On 01/12/2013 04:25 PM, Stu Midgley wrote:
> Until the Phi's came along, we were purchasing 1RU, 4 sockets nodes
> with 6276's and 256GB ram.  On all our codes, we found the throughput
> to be greater than any equivalent density Sandy bridge systems
> (usually 2 x dual socket in 1RU) at about 10-15% less energy and
> about 1/3 the price for the actual CPU (save a couple thousand $$ per
> 1RU).

For many workloads we found similar.  The last few generations of AMD
CPUs have had 4 memory channels per socket.  At first I was puzzled that
even fairly memory intensive codes scaled well.

Even following a random pointer chain performance almost doubled when I
tested with 2 threads per memory channel instead of 1.

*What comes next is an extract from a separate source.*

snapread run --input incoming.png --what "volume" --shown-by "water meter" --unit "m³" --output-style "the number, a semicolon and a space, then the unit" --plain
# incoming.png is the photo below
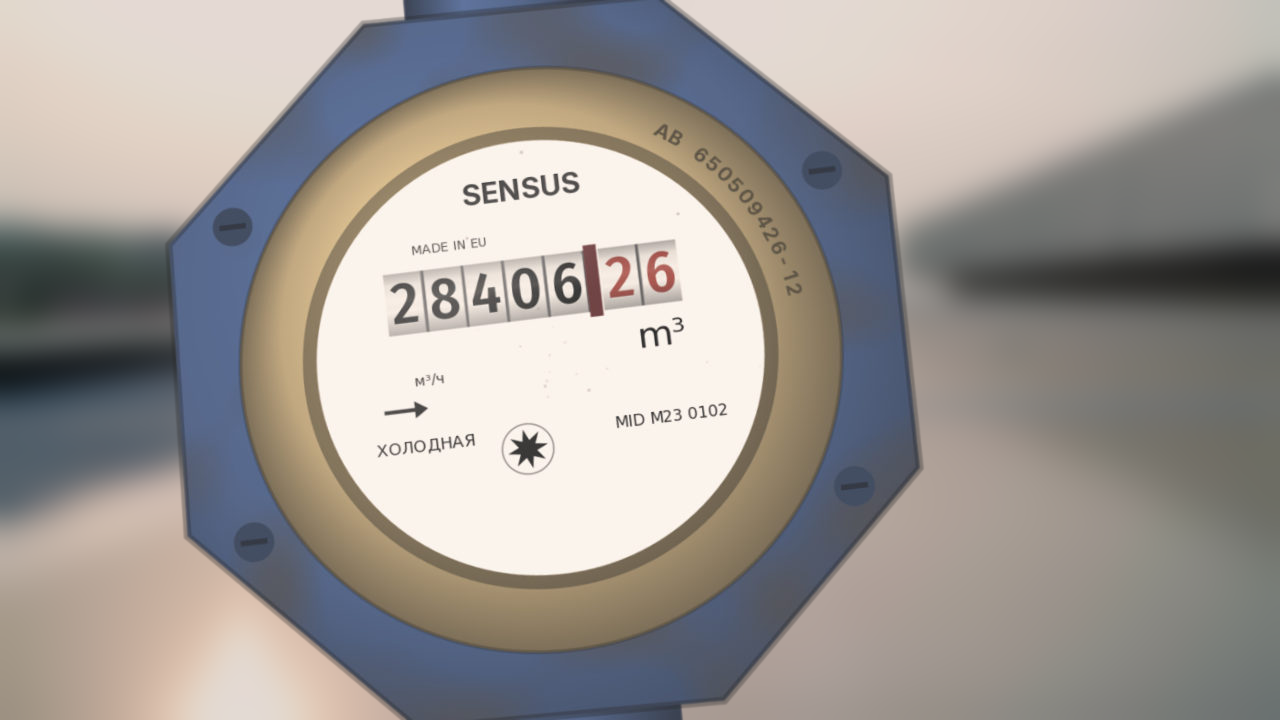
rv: 28406.26; m³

Then I realized the L3 latency is almost half of the latency to main
memory.  So you get significant throughput advantages by having a queue
of L3 cache misses waiting for the instant any of the memory channels
free up.

In fact even with 2 jobs per memory channel sometimes the memory channel
goes idle.  Even 4 jobs jobs per memory channel sees some increases.
The good news is that most codes aren't as memory bandwidth/latency
intensive as the related micro benchmarks (and therefore scale better).

I think the more cores per memory channel is a key part of AMDs improved
throughput per socket when compared to Intel.  Not always true of
course, again it's highly application dependent.

> Of course, we are now purchasing Phi's.  First 2 racks meant to turn
> up this week.

Interesting, please report back on anything of interest that you find.